A growing organization is convinced that consumer disgust directed toward advertisers will help improve the content of network television.
With entertainment personalities Steve Allen and Shirley Jones as honorary cochairs, the Los Angeles-based Parents Television Council (PTC) has undertaken a national advertising campaign proclaiming “TV is leading children down a moral sewer.”
Lately, the PTC has criticized Jif and Crest for advertising on the raunchy Howard Stern Radio Show (CT, Oct. 26, 1998, p. 15). Rather than sponsoring advertising boycotts as the American Family Association does (CT, Aug. 19, 1991, p. 14), the PTC, through ads, informs the public of the graphic contents of the shows.
“We try to get the attention of advertisers that have a responsibility to be family-friendly,” says Mark Honig, 33, PTC executive director.
PTC’s membership has grown to 20,000 since going national in 1995. It is a project of the Media Research Center. Each year, PTC issues a summary of how religion is portrayed on the tube plus a family guide to programs (www.parentstv.org). Honig praises wholesome shows such as 7th Heaven on WB, Touched by an Angel on CBS, and Christy reruns on the new PAX TV (CT, Oct. 5, 1998, p. 15).

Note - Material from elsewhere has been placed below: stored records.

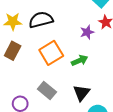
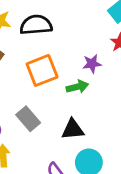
purple star: (87, 32) -> (92, 64), moved
black triangle: (81, 93) -> (73, 129), turned 36

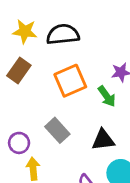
green arrow: (77, 87) -> (107, 96), turned 70

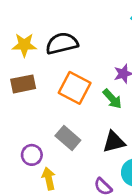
brown rectangle: (19, 71) -> (23, 84), turned 50
orange square: (70, 81) -> (75, 88), turned -32

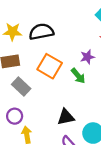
gray rectangle: (68, 138) -> (21, 86), moved
black triangle: (114, 142) -> (66, 117), moved

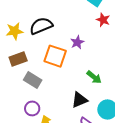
purple star: (87, 57) -> (77, 42), moved
green arrow: (78, 76) -> (94, 77), moved

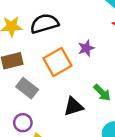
orange square: (55, 56) -> (58, 62), turned 35
black triangle: (79, 100) -> (73, 106), moved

While the controversial ratings system implemented by the networks last year is partly a result of pressure from groups such as PTC, Honig does not see the guidelines as a solution to the real problem. “Garbage labeled is still garbage,” he says. “There’s no incentive to create better quality programs without cheap sex humor, vulgar language, and senseless violence.” One of PTC’s chief goals is to have networks voluntarily reinstate the “family hour,” abandoned in the early 1980s.